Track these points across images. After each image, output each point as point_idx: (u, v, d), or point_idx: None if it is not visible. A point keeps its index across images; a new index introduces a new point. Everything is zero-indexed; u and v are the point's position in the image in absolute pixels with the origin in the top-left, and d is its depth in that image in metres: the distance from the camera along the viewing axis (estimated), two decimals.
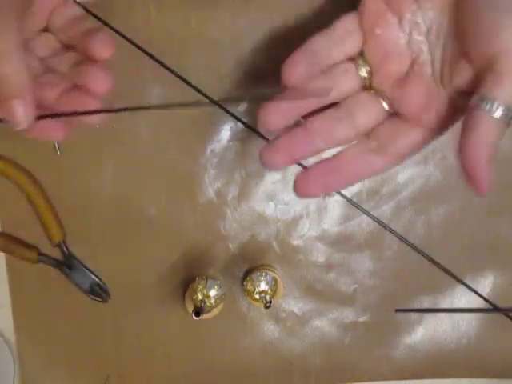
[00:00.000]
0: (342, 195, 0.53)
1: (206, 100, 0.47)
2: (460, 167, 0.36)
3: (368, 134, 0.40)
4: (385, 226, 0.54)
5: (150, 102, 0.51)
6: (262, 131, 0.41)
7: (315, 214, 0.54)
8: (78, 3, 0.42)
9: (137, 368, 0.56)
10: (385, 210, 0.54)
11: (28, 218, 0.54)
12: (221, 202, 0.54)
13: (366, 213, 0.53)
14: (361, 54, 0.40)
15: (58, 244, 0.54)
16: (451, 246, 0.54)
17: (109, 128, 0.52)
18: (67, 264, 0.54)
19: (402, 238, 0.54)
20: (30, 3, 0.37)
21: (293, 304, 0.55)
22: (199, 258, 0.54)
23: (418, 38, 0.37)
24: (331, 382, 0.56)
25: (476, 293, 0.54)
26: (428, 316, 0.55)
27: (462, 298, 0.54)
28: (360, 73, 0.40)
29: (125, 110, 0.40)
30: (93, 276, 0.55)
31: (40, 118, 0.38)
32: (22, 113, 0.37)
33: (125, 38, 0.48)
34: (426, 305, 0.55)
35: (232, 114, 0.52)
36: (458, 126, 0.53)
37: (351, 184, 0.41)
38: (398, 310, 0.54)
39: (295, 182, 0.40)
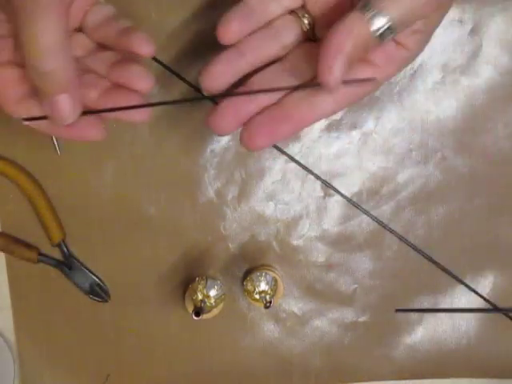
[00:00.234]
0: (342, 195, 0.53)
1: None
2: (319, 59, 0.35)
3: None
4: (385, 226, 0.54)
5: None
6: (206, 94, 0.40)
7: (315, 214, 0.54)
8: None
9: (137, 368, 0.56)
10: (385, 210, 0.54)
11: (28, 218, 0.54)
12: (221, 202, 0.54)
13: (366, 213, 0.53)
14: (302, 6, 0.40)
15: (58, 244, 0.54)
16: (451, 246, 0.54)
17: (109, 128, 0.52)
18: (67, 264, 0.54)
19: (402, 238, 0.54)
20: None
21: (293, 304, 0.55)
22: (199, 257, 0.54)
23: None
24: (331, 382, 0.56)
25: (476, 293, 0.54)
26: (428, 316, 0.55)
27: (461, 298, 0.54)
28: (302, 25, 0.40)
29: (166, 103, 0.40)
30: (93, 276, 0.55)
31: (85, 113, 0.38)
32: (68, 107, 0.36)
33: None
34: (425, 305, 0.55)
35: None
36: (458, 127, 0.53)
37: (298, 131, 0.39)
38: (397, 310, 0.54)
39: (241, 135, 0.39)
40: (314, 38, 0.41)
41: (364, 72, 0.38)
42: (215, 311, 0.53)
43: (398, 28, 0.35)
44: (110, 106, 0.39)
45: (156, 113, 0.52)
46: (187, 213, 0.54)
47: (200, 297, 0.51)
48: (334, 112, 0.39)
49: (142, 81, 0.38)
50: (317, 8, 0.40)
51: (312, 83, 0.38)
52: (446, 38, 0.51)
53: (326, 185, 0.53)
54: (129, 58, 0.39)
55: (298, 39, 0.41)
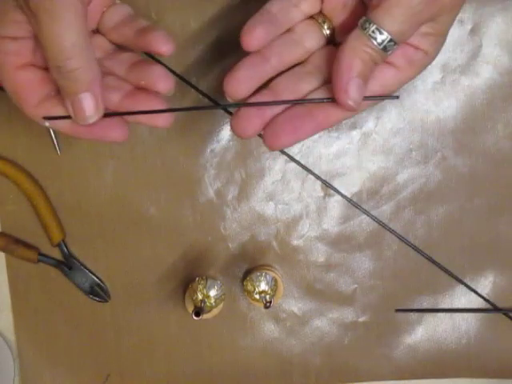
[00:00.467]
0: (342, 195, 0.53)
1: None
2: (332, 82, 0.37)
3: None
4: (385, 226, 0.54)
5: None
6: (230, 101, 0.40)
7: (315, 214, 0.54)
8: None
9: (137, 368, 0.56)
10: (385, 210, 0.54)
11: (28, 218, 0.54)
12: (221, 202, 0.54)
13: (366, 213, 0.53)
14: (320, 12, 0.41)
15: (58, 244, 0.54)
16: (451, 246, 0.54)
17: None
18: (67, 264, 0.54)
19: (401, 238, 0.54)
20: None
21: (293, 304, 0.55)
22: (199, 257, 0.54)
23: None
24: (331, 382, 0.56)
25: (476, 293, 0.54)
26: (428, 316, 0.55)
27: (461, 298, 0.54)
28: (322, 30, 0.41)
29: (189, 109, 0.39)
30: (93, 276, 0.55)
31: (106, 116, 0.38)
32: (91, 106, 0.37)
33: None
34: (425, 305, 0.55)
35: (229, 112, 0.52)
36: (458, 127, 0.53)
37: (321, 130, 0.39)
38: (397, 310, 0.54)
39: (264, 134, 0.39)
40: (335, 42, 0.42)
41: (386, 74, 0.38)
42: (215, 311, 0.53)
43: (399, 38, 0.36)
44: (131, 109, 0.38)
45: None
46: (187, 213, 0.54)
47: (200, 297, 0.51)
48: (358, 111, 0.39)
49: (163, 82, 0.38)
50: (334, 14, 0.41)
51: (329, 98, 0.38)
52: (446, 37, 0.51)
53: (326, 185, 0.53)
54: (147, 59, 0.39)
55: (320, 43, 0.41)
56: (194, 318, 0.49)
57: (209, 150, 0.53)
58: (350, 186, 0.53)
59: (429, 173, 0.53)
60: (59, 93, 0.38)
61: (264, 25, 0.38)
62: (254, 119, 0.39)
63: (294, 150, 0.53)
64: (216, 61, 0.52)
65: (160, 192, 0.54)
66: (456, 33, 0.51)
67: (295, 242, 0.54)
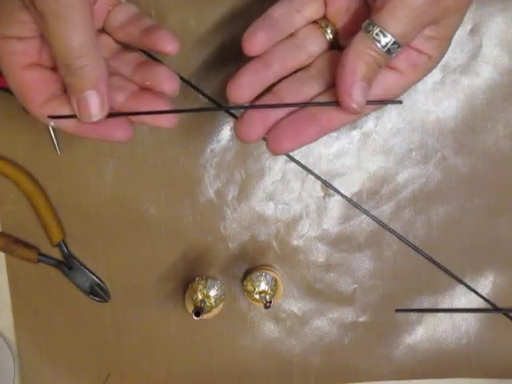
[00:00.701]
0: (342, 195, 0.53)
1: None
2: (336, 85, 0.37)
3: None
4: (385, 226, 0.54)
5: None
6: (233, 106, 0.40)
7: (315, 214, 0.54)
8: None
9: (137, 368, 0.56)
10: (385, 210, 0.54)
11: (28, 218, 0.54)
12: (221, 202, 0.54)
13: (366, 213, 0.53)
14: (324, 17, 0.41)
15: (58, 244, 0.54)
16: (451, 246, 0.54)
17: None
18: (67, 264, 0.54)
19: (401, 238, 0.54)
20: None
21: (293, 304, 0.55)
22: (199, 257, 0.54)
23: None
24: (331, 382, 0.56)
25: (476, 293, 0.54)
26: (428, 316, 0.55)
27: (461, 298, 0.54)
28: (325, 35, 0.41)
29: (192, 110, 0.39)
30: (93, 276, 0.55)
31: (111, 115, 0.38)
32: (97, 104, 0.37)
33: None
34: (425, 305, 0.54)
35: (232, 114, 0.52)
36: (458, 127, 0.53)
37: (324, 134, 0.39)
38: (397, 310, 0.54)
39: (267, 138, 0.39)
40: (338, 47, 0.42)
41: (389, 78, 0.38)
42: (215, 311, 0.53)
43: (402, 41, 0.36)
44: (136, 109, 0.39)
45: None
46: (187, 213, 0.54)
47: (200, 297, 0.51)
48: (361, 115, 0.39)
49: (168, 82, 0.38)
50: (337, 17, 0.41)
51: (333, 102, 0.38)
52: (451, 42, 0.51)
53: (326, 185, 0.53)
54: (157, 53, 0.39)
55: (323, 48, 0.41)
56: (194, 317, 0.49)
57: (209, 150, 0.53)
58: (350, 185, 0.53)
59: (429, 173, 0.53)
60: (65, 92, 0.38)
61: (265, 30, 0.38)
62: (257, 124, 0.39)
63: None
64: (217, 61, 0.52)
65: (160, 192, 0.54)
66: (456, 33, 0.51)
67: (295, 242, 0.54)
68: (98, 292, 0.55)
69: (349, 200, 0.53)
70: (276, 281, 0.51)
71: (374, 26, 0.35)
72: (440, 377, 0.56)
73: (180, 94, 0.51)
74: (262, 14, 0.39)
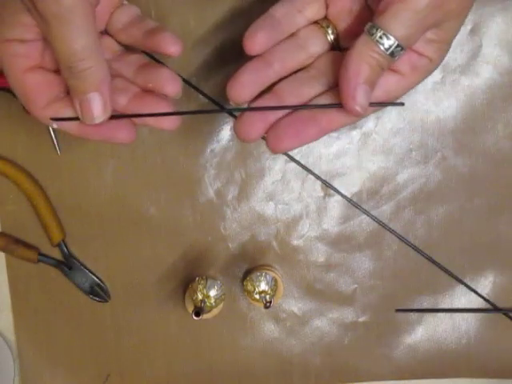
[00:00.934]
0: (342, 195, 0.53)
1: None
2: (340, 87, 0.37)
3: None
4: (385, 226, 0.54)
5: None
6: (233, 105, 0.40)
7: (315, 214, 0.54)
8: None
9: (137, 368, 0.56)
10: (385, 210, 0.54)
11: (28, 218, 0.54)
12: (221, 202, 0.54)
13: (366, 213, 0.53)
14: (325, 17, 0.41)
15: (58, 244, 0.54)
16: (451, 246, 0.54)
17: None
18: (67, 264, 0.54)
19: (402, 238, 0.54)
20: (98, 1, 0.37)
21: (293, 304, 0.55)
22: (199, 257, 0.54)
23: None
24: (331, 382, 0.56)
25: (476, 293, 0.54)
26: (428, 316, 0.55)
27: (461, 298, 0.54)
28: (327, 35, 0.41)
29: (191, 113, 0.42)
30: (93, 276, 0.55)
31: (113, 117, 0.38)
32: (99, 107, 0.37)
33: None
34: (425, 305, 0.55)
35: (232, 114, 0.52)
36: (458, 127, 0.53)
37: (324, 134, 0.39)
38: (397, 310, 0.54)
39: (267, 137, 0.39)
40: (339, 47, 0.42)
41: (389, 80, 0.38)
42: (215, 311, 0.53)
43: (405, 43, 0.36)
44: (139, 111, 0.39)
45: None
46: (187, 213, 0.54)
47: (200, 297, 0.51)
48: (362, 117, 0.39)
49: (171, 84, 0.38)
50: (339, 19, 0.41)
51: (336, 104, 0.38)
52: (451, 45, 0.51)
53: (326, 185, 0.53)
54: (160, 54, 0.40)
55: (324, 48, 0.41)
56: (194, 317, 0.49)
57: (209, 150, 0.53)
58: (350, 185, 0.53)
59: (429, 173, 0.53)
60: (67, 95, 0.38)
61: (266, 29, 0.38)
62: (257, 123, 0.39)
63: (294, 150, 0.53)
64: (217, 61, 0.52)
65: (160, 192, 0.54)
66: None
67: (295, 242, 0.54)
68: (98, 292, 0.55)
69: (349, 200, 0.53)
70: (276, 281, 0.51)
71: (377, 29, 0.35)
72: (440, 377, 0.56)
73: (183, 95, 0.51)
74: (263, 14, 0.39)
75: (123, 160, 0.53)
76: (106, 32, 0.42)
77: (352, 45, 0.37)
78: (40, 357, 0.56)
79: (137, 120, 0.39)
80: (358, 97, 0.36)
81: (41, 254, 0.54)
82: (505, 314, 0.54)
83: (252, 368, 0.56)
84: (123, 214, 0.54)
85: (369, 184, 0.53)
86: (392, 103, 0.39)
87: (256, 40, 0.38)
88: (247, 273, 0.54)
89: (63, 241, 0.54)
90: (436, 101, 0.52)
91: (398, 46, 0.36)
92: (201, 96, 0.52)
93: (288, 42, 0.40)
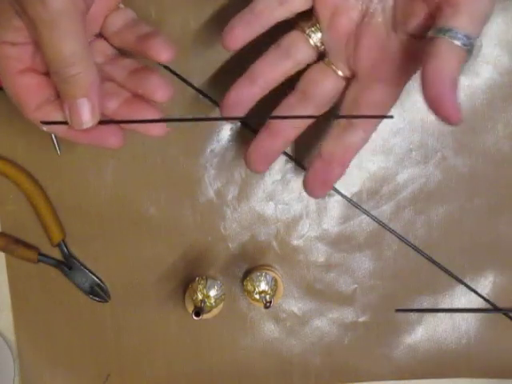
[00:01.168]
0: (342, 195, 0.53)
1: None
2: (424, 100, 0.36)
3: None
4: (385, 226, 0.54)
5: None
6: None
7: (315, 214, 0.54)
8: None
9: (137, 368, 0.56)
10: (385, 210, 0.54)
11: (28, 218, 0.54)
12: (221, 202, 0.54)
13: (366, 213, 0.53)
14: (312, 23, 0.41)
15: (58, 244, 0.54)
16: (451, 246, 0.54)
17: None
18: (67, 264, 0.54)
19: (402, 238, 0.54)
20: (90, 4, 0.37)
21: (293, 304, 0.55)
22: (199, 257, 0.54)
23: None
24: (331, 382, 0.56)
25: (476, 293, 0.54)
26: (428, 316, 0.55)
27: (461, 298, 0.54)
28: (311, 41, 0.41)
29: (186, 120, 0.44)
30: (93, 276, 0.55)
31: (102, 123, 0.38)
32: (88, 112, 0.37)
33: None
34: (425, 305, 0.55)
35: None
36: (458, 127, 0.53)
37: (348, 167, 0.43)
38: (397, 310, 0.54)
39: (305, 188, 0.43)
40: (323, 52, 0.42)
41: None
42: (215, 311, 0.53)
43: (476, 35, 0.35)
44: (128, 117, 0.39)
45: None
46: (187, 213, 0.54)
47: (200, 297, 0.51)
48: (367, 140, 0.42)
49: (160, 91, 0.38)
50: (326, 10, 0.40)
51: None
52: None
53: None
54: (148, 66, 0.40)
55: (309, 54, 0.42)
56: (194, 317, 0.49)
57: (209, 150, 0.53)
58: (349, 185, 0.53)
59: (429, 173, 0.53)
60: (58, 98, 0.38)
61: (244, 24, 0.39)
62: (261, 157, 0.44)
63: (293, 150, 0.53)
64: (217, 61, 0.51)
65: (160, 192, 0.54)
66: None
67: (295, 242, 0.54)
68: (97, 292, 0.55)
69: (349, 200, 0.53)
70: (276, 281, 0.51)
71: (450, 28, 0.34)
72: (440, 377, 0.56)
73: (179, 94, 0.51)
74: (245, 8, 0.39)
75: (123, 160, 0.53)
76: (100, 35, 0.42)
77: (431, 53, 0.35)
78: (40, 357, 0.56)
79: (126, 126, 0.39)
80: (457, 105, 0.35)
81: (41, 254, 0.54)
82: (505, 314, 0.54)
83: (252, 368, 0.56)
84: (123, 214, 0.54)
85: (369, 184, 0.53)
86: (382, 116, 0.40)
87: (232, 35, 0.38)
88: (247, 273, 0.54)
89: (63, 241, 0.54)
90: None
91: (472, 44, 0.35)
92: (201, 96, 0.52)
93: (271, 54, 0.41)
+++
What you have to do
Only the lines from the one containing "6: (206, 94, 0.40)" through the one containing "48: (334, 112, 0.39)" are to be retyped, both boundary lines included, with no other material.

Solution for this problem
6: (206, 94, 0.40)
7: (315, 214, 0.54)
8: None
9: (137, 368, 0.56)
10: (385, 210, 0.54)
11: (28, 218, 0.54)
12: (221, 202, 0.54)
13: (366, 213, 0.53)
14: (302, 6, 0.40)
15: (58, 244, 0.54)
16: (451, 246, 0.54)
17: (109, 128, 0.52)
18: (67, 264, 0.54)
19: (402, 238, 0.54)
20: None
21: (293, 304, 0.55)
22: (199, 257, 0.54)
23: None
24: (331, 382, 0.56)
25: (476, 293, 0.54)
26: (428, 316, 0.55)
27: (461, 298, 0.54)
28: (302, 25, 0.40)
29: (166, 103, 0.40)
30: (93, 276, 0.55)
31: (85, 113, 0.38)
32: (68, 107, 0.36)
33: None
34: (425, 305, 0.55)
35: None
36: (458, 127, 0.53)
37: (298, 131, 0.39)
38: (397, 310, 0.54)
39: (241, 135, 0.39)
40: (314, 38, 0.41)
41: (364, 72, 0.38)
42: (215, 311, 0.53)
43: (398, 28, 0.35)
44: (110, 106, 0.39)
45: (156, 113, 0.52)
46: (187, 213, 0.54)
47: (200, 297, 0.51)
48: (334, 112, 0.39)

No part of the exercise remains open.